Technical data
Vector Processing Concepts
Consider a scalar program that uses 20% of its code 70% of the time. If
this 20% portion of the code is converted to vector processing code, the
program is considered to have a vectorization factor of 70%. If the time
for the scalar operation is set to 1 and the time for a vector operation is
10%, we have:
T = N * (.30 * 1 + .70 * .1)
T = N * .37
If performance (P), equals operations performed (N) per unit time (T)
then, with T = N * .37:
P = N / T = N / (N * .37) = 1 / .37 = 2.7
The improved performance, shown in Figure 1–9, would be about 2.7
times faster than a scalar processor. Vectorization factors above 70%
achieve performance above the same computer using scalar processing.

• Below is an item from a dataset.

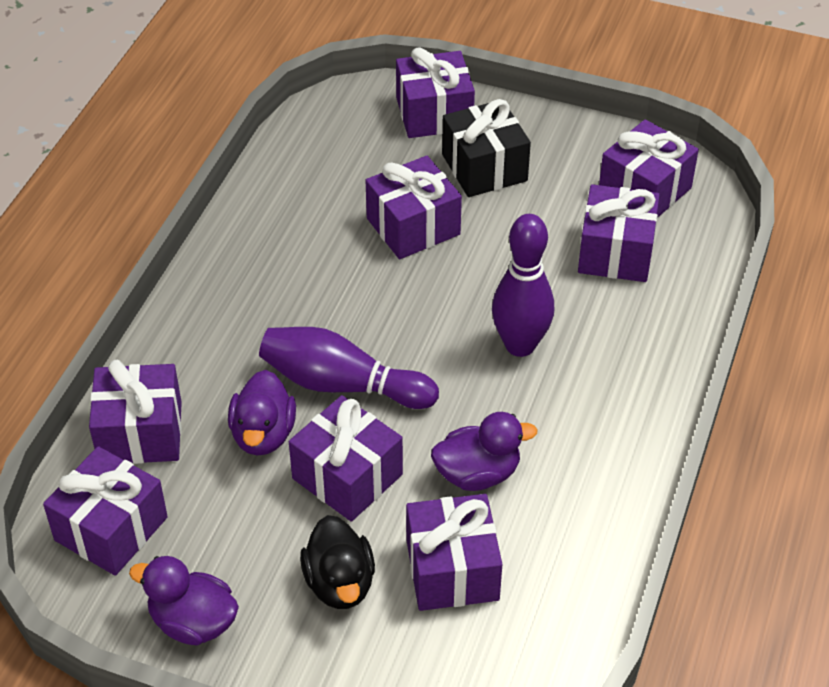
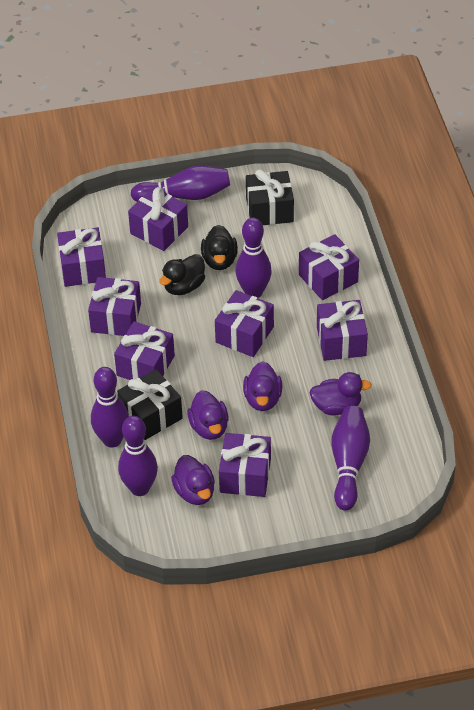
black duck: [300,515,375,609] = 1 -> [159,254,205,295] [201,225,238,270] = 2
black gift: [442,99,531,197] = 1 -> [117,369,183,440] [246,169,294,225] = 2
purple bowling pin: [259,327,439,409] [492,214,554,357] = 2 -> [91,367,129,448] [118,416,158,496] [131,165,230,202] [235,218,272,298] [332,406,370,511] = 5
purple duck: [129,556,239,646] [228,370,296,456] [431,412,538,491] = 3 -> [171,455,215,505] [187,390,229,440] [243,361,282,411] [310,372,372,415] = 4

The speedup ratio is defined as the vector performance divided by the
scalar performance.
1.10.3 Crossover Point
The crossover point is the vector length or number of elements at which
the vector unit exceeds the performance of the scalar unit for a particular
instruction or sequence. To achieve a performance improvement on a
given vector processor, a vectorized application should have an average
vector length that is larger than the crossover point for that processor and
the vector operations used.
The smaller the crossover point, the better. A crossover point of 11 means
that DO loops below 11 elements are performed faster using a scalar
processor than by using a vector processor. This point is a result of the
overhead instructions and time required to set up the vector processor,
process the data, and return the solution. This point varies from computer
to computer.
Vector operations add some startup overhead, putting a limit on the
minimum number of elements in an array. For small arrays, the time
to process and compile the data is usually longer than doing the same
process on a scalar processor.
1–22